Once I grew accustomed to writing AsciiDoc, editing even tiny amounts of HTML became bothersome. The sites I maintain use custom scripts to build HTML files from AsciiDoc source, but I have less control over this blog. Up until now I’ve been using the Blogger in-browser editor to fine-tune the markup in these posts.

AsciiDoc’s author, Stuart Rackham, also wrote a tool to go from AsciiDoc to a WordPress blog. Blogger should be similar, and perhaps even easier to work with, since WordPress appears to have a few quirks.

My first thought was to use the Mail-to-Blogger feature: I could run AsciiDoc on on the source, then send it to a particular email address to publish it. This attempt floundered becaues GMail has no raw HTML mode. Of course, I could script an SMTP server instead, but this seems excessive.

Next I considered the import and export feature. But even if I could figure out how to generate suitable XMLs, I’d have to click around and solve a CAPTCHA each time I imported a post.

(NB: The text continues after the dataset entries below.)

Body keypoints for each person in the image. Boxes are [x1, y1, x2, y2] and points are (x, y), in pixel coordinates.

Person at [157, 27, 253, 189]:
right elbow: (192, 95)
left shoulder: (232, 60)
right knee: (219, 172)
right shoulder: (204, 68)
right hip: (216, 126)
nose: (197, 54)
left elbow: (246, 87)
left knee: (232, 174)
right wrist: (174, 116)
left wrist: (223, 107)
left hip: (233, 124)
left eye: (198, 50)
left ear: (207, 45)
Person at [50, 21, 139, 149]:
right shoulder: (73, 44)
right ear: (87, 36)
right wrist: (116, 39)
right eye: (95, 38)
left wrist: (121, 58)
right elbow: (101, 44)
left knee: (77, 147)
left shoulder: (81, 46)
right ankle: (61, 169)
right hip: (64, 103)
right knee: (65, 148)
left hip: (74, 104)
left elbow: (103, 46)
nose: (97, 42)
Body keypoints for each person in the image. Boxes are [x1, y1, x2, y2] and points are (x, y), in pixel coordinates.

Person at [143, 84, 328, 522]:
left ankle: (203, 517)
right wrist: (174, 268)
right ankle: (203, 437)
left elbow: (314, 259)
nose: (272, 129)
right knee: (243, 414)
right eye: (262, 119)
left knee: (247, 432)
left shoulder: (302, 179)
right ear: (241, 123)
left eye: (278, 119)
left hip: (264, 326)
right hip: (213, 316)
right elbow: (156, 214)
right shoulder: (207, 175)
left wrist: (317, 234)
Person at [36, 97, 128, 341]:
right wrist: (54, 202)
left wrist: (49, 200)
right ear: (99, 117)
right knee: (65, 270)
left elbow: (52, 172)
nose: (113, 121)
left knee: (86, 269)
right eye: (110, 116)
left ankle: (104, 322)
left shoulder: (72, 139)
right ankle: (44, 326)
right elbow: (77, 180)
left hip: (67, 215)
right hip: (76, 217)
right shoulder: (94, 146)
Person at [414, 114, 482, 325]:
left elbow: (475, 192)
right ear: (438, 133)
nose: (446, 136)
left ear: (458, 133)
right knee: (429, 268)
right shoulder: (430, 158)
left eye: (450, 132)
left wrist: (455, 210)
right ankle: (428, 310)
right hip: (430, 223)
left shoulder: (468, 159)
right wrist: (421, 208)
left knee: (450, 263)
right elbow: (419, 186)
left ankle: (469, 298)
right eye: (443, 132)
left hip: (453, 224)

Finally the simplest solution hit me: use the Blogger Data API. With an HTTPS request or two, I can post raw HTML, set labels, and even choose whether to publish immediately or save as a draft. All it takes is a shell script using curl with Google data services:

#!/bin/bash

if [[ -z "$1" ]] ; then
echo Usage: $0 ASCIIDOC_SOURCE [LABELS...]
exit 1
fi

if [[ ! -f "$1" ]] ; then
echo $1 not found.
exit 1
fi

outfile=$1.xml
# Extract = Title =, which must be on a line by itself.
title=$(grep '^ *=' -m 1 $1 | sed 's/^ *=* *//' | sed 's/ *=* *$//')

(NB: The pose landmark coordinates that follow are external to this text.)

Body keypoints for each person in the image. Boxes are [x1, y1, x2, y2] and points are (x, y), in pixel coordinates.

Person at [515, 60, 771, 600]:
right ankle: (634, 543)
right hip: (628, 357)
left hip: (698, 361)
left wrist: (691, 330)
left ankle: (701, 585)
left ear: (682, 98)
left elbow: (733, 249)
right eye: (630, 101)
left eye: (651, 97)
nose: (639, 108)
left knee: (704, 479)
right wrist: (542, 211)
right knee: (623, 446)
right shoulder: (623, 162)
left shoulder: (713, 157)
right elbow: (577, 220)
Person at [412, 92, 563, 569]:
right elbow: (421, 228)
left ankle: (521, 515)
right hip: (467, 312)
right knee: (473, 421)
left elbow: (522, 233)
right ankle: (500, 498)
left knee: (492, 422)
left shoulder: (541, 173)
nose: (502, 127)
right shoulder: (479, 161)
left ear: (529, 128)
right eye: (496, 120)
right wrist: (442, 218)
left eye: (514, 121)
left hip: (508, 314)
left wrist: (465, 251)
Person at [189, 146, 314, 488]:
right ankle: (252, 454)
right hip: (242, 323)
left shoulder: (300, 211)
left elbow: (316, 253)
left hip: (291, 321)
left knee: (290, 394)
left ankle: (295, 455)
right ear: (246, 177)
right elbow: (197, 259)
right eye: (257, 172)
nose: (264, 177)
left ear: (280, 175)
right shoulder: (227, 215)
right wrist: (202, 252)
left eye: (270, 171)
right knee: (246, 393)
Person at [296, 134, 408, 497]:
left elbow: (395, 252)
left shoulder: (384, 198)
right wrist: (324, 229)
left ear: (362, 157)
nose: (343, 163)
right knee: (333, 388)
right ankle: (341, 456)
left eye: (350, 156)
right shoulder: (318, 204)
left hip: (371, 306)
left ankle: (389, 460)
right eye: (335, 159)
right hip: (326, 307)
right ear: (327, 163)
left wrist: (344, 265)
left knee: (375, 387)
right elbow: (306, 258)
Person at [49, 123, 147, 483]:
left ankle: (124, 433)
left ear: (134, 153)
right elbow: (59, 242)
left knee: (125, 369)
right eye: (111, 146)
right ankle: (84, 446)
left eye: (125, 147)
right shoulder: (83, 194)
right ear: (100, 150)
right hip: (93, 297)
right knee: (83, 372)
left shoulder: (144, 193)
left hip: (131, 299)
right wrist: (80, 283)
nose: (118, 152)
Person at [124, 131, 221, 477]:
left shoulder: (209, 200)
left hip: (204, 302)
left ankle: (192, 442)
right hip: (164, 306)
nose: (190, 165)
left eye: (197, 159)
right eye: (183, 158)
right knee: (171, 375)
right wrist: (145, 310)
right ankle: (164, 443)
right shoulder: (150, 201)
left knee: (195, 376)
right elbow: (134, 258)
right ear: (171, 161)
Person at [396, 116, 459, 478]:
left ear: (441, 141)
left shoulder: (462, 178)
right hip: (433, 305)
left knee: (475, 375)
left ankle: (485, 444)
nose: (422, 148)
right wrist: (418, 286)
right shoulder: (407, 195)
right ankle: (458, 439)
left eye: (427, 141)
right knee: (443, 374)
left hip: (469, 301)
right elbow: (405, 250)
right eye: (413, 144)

# Hmm, this draft thing used to work, but not anymore.
echo '<entry xmlns="http://www.w3.org/2005/Atom">
<app:control xmlns:app="http://www.w3.org/2007/app">
<app:draft>yes</app:draft>
</app:control>
<title type="text">'$title'</title>
<content type="xhtml">
<div xmlns="http://www.w3.org/1999/xhtml">' > $outfile
asciidoc -f macros -s -o - $1 >> $outfile
echo '
</div>
</content>' >> $outfile
while [[ -n $2 ]]; do
echo ' <category scheme="http://www.blogger.com/atom/ns#" term="'"$2"'" />' >> $outfile
shift
done
echo '</entry>' >> $outfile

# I can't figure out how to preserve line breaks in Atom XML, hence the
# following workaround.
sed -i '/<pre>/,/<\/pre>/a<br \/>' $outfile

if [[ -z $AUTH_TOKEN ]]; then
stty -echo
read -p "Blogger password: " pw
stty echo

token=$(curl --silent https://www.google.com/accounts/ClientLogin \
-d Email=benlynn@gmail.com -d Passwd="$pw" \
-d accountType=GOOGLE \
-d source=asciidoc2blogger \
-d service=blogger | grep Auth | cut -d = -f 2)
AUTH_TOKEN=$token
echo AUTH_TOKEN=$token
fi

# The URL was cut and pasted from <link rel="service.post"> from my
# blog's HTML source.
curl --silent --request POST --data "@$outfile" \
--header "Content-Type: application/atom+xml" \
--header "Authorization: GoogleLogin auth=$AUTH_TOKEN" \
"http://www.blogger.com/feeds/4222267598459829544/posts/default" \
| tidy -xml -indent -quiet

Actually, that’s not quite all: to work around another weird XML whitespace issue I use the following AsciiDoc macros file.

[miscellaneous]
newline=" \n"

We insert a space before each newline to prevent words separated by a line break from being joined together.